Betapapun penghinaan dan penyiksaan yang dilancarkan manusia kepada mereka, tak akan pernah melemahkan semangat perjuangannya. Bukankah Rasulullah saw sendiri, sebagai kekasih Allah pernah dianiaya dan dilempari kotoran pada kepalanya sehingga terpaksa harus pulang ke rumah dengan kepala kotor? Apalagi jika dibandingkan dengan penderitaan dan penyiksaan yang pernah ditemui Rasulullah saw ketika berhijrah di Thaif.
Hal lain yang berkaitan dengan bagian Sirah Rasulullah saw ini ialah, munculnya anggapan dari sementara pihak bahwa Rasulullah saw menamakan tahun ini sebagai tahun duka cita semata-mata karena kehilangan pamannya, Abu Thalib dan istrinya, Khadija binti Khuwailid. Dengan dalih ini, mungkin mereka lalu mengadakan acara berkabung atas kematian seseorang selama beberapa hari dengan memasang bendera berkabung dan lain sebagainya.
Sebenarnya pemahaman dan penilaian ini keliru. Sebab Nabi saw tidak bersedih hati sedemikian rupa atas meninggalnya paman dan istrinya. Rasulullah saw juga tidak menyebut tahun ini dengan tahun duka cita, semata-mata karena kehilangan sebagian keluarganya. Tetapi karena bayangan akan tertutupnya hampir seluruh pintu dakwah Islam setelah kematian kedua orang ini..

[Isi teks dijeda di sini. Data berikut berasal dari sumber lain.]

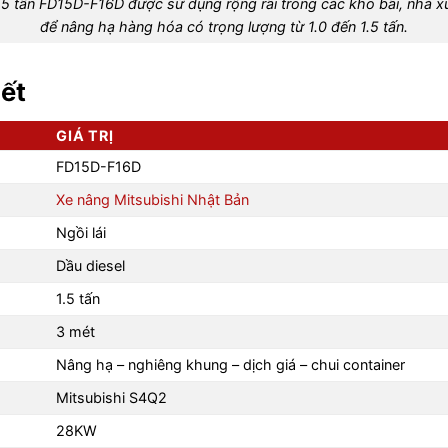
.5 tấn FD15D-F16D được sử dụng rộng rãi trong các kho bãi, nhà x
để nâng hạ hàng hóa có trọng lượng từ 1.0 đến 1.5 tấn.
iết
GIÁ TRỊ
FD15D-F16D
Xe nâng Mitsubishi Nhật Bản
Ngồi lái
Dầu diesel
1.5 tấn
3 mét
Nâng hạ – nghiêng khung – dịch giá – chui container
Mitsubishi S4Q2
28KW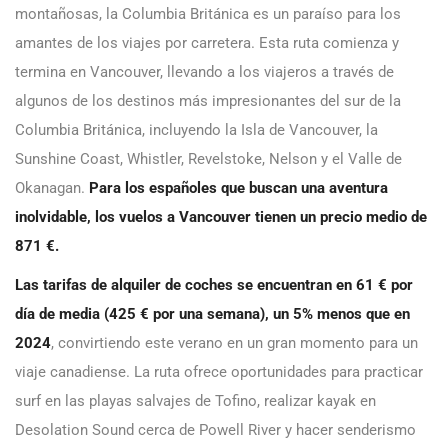
montañosas, la Columbia Británica es un paraíso para los
amantes de los viajes por carretera. Esta ruta comienza y
termina en Vancouver, llevando a los viajeros a través de
algunos de los destinos más impresionantes del sur de la
Columbia Británica, incluyendo la Isla de Vancouver, la
Sunshine Coast, Whistler, Revelstoke, Nelson y el Valle de
Okanagan.
Para los españoles que buscan una aventura
inolvidable, los vuelos a Vancouver tienen un precio medio de
871 €.
Las tarifas de alquiler de coches se encuentran en 61 € por
día de media (425 € por una semana), un 5% menos que en
2024
, convirtiendo este verano en un gran momento para un
viaje canadiense. La ruta ofrece oportunidades para practicar
surf en las playas salvajes de Tofino, realizar kayak en
Desolation Sound cerca de Powell River y hacer senderismo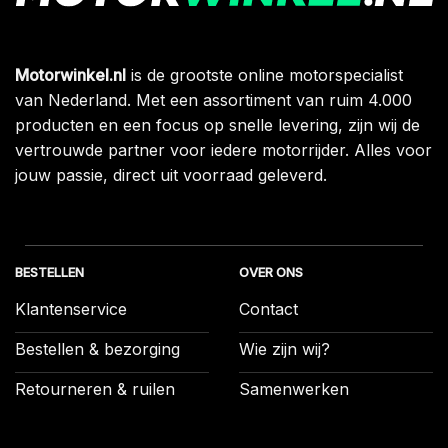
Motorwinkel.nl
is de grootste online motorspecialist
van Nederland. Met een assortiment van ruim 4.000
producten en een focus op snelle levering, zijn wij de
vertrouwde partner voor iedere motorrijder. Alles voor
jouw passie, direct uit voorraad geleverd.
BESTELLEN
OVER ONS
Klantenservice
Contact
Bestellen & bezorging
Wie zijn wij?
Retourneren & ruilen
Samenwerken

Bahkan kesedihan karena keberpalingan manusia dari kebenaran yang dibawanya ini telah sedemikian rupa mempengaruhi dirinya, sehingga untuk mengurangi kesedihan ini Allah menurunkan beberapa ayat yang menghibur dan mengingatkannya, bahwa ia hanya dibebani tugas untuk menyampaikan, tidak perlu menyesali diri sedemikian rupa, jika mereka tidak mau beriman dan menyambut seruannya.

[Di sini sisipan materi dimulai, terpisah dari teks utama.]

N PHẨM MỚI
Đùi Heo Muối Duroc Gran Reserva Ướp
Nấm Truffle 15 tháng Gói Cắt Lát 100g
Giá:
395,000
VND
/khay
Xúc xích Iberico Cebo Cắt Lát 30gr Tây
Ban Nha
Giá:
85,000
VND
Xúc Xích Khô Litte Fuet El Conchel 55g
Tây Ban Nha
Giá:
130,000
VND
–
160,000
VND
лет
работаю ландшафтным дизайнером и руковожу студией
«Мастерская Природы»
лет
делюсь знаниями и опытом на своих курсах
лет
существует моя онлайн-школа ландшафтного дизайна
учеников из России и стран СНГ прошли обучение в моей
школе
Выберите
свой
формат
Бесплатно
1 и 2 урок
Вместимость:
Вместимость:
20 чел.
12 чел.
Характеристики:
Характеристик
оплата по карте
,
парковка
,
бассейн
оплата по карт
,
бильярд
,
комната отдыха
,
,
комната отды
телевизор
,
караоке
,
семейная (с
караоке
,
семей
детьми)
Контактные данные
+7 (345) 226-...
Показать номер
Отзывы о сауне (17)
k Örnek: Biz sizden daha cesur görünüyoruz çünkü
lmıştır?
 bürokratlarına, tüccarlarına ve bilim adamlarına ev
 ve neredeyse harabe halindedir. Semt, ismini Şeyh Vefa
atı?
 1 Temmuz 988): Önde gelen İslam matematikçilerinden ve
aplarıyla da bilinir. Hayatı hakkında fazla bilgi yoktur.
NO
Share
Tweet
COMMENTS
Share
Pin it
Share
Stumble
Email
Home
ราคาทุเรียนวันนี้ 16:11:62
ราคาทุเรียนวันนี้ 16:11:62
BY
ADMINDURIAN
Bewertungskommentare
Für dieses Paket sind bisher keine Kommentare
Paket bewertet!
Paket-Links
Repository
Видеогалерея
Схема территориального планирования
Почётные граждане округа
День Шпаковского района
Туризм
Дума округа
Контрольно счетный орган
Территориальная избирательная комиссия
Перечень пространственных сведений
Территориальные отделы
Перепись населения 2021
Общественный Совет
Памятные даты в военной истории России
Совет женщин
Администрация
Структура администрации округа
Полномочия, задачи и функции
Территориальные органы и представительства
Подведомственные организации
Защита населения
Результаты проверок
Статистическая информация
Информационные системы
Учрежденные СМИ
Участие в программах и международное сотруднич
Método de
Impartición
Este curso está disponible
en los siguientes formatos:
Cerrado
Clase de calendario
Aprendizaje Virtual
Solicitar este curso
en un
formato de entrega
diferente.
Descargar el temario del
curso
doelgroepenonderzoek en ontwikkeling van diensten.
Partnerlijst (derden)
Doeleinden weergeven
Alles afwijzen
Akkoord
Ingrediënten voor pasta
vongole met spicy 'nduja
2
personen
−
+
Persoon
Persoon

Perhatikan ayat-ayat berikut ini :
"Sesungguhnya Kami mengetahui bahwa apa yang mereka katakan itu menyedihkan hatimu, (janganlah kamu bersedih hati), karena mereka sebenarnya bukan mendustakan kamu, akan tetapi orang-orang yang dzalim itu mengingkari ayat-ayat Allah. Dan sesungguhnya telah didustakan (pula) Rasul-rasul sebelum kamu, akan tetapi mereka sabar terhadap pendustaan dan penganiayaan (yang dilakukan) terhadap mereka. Tak ada seorangpun yang dapat mengubah kalimat-kalimat (janji) Allah. Dan sesungguhnya telah datang kepadamu sebagian dari berita Rasul-rasul itu. Dan jika perpalingan mereka (darimu) terasa amat berat bagimu, maka jika kamu dapat membuat lubang di bumi atau tangga di langit lalu kamu daapt mendatangkan mu’jizat kepada mereka, (maka buatlah). Kalau Allah menghendaki tentu saja Allah menjadikan mereka semua dalam petunjuk, sebab itu janganlah kamu sekali-kali termasuk orang yang jahil.“
QS al-An’am : 33-35
Dari buku Sirah Nabawiyah karangan Syaikh Shafiyyurrahman Al-Mubarakfurry dan Dr. Muhammad Sa’id Ramadhan Al-Buthy.